--- SET EXERCISE A ---
Count the lines in the records below that contain the string "kern", and give only that number.

In the Wizard of Oz, Dorothy has to do nothing more than
“follow the Yellow Brick Road” to get to the Emerald City
and meet the Wizard.
And the path is sitting right in front of her. All she has
to do is start walking, stay on the path, and she’ll get
there eventually.
Alas, in real life, there is no Yellow Brick Road to take us
to our sales and marketing goals.
Yet sometimes we — and by “we,” I mean me — act as if
there is.
So I sit around waiting for that clearly marked path to
magically appear, so I can get started on my journey.
In my copywriting business, this often means staring at my
computer, waiting for the perfect headline or the perfect
lead sentence to suddenly occur to me.
Or for my mind to conjure up the perfect email to send to
you.
I know better, of course, but there seems to be a recording
in my mind telling me that there’s one perfect way to write
whatever I’m writing, and if I sit at my desk long enough
doing nothing, it will come to me. (BTW, this has never
worked. Not once.)
But it’s not just writing copy. Recently, I’ve been toying
with the idea of starting an information products business
or an affiliate marketing business. And just like that I’m
suddenly looking for the Yellow Brick Road.
I have to pick the perfect niche — and then the perfect
product within that niche. And then I have to pick the
perfect advertising medium, write the perfect squeeze page,
come up with the perfect upsell and so on and so forth.
And it’s all a lot of nonsense. Years ago, my copywriting
mentor Clayton Makepeace impressed upon me the necessity of
going down blind alley after blind alley when writing copy.
Once you’ve done your research, engaged in a little hard
thinking, and scratched out an outline, you have to sit down
and write.
And if you spend three or four hours going in the wrong
direction or writing something that just doesn’t work … you
try again … and again … and again. That’s just the way it
works.
So I don’t write just one headline. I write 100. I don’t
write just one lead. I write a dozen. I don’t just write one
or two drafts … sometimes it’s five, six or seven.

--- SUPPLIED MATERIAL ---
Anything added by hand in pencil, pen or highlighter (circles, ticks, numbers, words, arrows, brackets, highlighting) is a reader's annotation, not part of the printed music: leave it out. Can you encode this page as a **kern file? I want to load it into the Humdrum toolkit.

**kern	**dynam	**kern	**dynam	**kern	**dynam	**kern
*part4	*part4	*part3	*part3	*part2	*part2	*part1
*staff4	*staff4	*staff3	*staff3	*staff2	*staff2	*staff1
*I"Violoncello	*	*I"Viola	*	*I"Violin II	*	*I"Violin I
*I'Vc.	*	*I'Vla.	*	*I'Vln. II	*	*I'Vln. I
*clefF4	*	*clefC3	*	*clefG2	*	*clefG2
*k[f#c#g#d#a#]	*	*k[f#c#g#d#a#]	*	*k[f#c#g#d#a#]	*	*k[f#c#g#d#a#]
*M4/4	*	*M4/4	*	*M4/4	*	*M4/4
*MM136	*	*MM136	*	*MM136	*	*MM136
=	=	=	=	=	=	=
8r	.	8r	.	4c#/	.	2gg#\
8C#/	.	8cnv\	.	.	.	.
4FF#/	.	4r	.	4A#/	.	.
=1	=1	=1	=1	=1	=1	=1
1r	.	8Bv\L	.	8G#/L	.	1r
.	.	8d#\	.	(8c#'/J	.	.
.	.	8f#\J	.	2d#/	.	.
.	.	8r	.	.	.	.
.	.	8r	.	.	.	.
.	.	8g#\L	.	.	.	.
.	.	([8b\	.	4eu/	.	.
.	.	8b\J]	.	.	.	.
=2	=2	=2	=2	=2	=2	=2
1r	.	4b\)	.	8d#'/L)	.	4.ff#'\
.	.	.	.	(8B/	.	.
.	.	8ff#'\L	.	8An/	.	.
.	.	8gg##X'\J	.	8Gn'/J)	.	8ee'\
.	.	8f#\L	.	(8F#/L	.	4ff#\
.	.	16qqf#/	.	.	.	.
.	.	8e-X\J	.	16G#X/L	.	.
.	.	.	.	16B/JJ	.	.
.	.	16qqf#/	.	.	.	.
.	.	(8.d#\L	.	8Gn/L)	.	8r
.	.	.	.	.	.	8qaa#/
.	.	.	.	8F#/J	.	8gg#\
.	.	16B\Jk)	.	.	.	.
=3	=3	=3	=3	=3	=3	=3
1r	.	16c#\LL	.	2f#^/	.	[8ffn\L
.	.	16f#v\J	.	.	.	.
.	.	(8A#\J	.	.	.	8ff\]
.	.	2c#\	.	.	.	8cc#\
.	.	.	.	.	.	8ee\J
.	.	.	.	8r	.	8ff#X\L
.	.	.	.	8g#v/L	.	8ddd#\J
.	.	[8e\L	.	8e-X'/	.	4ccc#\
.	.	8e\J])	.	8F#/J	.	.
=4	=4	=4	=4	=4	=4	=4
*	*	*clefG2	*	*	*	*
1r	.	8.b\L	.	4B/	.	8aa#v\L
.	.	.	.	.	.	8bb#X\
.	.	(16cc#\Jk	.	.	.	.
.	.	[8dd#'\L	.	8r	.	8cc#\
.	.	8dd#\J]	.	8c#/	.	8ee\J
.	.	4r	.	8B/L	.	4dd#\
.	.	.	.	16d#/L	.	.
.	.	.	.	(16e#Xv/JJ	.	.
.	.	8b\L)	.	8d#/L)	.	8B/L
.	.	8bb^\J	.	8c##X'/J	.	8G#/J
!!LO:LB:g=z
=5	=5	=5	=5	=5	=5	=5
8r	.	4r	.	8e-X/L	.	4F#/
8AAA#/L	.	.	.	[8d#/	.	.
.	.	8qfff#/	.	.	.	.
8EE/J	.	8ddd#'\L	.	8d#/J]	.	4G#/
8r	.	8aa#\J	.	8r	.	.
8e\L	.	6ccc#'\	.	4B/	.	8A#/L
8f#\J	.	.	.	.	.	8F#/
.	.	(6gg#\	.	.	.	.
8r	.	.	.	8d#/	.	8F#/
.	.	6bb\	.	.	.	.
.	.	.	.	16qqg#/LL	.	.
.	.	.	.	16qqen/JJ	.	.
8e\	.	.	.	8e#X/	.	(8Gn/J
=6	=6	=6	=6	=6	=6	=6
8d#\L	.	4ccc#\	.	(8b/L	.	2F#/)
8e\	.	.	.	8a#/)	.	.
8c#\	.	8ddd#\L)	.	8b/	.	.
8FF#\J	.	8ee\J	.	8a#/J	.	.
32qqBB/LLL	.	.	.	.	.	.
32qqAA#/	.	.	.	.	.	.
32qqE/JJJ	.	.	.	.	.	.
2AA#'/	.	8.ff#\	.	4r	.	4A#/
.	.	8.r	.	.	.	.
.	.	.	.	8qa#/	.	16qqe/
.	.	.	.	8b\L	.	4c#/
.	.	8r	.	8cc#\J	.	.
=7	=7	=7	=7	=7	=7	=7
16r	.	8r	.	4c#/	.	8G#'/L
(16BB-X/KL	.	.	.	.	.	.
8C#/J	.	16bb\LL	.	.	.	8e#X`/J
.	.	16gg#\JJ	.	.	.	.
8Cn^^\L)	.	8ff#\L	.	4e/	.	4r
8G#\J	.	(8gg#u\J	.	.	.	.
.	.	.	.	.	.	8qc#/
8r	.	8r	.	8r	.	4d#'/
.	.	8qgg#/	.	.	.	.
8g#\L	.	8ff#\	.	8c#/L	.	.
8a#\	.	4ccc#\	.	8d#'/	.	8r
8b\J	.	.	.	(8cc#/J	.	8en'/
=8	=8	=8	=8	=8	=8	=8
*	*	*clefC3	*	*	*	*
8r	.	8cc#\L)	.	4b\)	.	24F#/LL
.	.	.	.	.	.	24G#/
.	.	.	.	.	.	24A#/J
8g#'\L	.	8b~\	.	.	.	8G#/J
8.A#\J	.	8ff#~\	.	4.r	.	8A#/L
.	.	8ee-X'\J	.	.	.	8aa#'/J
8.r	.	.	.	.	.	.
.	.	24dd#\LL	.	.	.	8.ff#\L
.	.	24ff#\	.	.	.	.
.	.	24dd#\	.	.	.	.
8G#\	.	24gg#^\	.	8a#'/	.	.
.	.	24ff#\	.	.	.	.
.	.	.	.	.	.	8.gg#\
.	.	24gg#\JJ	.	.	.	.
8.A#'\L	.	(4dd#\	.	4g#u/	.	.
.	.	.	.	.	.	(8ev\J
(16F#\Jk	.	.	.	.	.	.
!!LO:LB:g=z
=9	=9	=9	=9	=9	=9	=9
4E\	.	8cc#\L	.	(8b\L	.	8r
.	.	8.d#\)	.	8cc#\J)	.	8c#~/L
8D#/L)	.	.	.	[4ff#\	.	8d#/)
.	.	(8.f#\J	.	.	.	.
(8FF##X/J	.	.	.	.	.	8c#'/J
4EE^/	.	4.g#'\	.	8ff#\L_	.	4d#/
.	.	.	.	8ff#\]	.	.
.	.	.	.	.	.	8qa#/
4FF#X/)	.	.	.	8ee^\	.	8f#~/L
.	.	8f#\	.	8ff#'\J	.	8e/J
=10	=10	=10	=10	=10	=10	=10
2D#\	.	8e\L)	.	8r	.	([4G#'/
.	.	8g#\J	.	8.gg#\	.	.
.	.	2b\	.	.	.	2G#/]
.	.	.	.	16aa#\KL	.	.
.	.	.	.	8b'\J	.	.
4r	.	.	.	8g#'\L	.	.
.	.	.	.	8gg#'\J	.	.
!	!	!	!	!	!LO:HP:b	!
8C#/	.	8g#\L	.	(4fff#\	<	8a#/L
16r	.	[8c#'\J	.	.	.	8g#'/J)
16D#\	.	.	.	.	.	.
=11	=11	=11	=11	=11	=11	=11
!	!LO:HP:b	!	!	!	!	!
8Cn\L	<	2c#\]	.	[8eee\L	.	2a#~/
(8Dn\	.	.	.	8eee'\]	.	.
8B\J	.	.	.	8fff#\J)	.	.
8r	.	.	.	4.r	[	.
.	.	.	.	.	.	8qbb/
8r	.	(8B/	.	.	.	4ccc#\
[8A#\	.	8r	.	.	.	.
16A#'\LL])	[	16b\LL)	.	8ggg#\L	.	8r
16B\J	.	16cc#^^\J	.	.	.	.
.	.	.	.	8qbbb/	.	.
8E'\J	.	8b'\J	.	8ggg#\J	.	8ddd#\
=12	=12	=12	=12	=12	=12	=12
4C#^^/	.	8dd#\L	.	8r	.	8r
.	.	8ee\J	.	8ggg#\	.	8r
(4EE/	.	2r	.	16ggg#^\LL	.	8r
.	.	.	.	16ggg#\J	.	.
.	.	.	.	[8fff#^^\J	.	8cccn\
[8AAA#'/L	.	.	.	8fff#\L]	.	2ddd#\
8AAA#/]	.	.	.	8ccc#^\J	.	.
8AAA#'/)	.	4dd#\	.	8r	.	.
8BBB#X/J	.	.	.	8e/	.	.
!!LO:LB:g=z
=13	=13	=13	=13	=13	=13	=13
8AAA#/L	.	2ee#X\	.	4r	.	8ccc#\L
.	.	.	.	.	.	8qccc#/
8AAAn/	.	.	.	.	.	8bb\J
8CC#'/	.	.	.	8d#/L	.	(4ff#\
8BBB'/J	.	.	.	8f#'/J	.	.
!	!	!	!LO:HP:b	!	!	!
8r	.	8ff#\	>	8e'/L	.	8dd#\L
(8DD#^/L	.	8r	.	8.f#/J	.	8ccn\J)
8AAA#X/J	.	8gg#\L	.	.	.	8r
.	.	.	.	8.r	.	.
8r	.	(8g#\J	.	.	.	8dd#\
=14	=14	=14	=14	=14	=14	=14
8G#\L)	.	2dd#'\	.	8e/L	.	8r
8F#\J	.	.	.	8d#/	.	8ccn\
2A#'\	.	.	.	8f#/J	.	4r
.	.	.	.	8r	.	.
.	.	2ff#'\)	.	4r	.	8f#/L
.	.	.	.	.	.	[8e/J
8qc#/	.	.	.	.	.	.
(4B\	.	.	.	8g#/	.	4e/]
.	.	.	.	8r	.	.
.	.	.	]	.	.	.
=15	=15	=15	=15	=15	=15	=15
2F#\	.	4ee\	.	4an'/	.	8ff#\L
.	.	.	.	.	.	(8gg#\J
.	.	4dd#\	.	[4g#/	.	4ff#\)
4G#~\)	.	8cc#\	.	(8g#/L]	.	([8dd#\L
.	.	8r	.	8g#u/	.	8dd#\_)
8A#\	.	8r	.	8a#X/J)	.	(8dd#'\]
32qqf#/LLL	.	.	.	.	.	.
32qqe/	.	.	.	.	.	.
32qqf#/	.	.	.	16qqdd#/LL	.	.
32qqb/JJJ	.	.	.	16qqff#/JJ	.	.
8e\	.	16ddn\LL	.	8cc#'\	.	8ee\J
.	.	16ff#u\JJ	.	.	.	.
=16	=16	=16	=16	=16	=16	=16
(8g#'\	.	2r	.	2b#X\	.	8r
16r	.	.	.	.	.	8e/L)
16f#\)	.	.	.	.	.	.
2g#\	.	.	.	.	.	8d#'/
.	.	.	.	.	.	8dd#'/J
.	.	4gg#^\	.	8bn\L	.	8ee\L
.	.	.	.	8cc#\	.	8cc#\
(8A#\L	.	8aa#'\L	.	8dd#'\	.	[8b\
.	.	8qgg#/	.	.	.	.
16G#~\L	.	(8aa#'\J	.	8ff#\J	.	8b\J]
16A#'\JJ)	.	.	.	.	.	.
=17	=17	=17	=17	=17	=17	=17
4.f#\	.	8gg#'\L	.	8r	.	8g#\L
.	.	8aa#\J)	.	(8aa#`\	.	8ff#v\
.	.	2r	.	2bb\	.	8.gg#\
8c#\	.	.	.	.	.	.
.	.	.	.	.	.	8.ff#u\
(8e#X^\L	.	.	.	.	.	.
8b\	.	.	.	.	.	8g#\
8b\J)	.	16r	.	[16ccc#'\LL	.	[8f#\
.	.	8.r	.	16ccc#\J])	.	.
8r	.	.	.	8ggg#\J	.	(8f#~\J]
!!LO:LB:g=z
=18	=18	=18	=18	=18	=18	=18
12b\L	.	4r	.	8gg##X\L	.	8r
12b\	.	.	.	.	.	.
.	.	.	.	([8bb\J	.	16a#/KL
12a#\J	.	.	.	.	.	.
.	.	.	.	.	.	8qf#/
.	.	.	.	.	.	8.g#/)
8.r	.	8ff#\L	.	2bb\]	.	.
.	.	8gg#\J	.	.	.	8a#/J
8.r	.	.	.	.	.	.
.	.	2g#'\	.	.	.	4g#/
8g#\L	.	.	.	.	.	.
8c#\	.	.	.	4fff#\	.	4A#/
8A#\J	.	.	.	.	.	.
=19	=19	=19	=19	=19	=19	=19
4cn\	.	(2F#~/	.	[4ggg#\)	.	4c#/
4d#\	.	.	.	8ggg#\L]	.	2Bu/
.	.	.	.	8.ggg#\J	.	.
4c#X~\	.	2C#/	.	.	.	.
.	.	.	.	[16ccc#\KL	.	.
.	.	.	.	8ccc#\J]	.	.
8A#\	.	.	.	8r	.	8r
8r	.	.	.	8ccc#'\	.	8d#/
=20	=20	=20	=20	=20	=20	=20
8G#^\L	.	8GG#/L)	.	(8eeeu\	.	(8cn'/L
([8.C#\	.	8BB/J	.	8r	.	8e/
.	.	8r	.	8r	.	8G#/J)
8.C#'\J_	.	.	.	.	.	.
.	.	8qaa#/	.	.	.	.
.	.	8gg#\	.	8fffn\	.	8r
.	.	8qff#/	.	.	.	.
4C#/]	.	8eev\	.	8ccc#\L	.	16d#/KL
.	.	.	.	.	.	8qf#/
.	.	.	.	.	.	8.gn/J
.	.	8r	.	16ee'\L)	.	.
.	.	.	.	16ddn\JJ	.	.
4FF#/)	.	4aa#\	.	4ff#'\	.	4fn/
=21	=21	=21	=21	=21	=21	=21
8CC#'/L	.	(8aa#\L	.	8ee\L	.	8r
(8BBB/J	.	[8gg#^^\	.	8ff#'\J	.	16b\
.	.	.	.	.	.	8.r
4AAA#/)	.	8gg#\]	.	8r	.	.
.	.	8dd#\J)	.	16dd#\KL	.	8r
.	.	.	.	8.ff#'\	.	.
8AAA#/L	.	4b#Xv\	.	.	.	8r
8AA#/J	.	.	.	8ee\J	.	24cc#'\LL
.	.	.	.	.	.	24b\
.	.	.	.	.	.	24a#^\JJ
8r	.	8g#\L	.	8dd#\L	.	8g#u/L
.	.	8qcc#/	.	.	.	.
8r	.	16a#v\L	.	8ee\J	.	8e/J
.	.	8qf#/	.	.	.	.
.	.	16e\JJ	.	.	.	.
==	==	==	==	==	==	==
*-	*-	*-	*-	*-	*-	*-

--- SET EXERCISE B ---
Please return the stretch of the Yellow Brick Road essay starting with "In the Wizard" and going on through "on my journey.", copied word for word.

--- ANSWER A ---
2

--- ANSWER B ---
In the Wizard of Oz, Dorothy has to do nothing more than
“follow the Yellow Brick Road” to get to the Emerald City
and meet the Wizard.
And the path is sitting right in front of her. All she has
to do is start walking, stay on the path, and she’ll get
there eventually.
Alas, in real life, there is no Yellow Brick Road to take us
to our sales and marketing goals.
Yet sometimes we — and by “we,” I mean me — act as if
there is.
So I sit around waiting for that clearly marked path to
magically appear, so I can get started on my journey.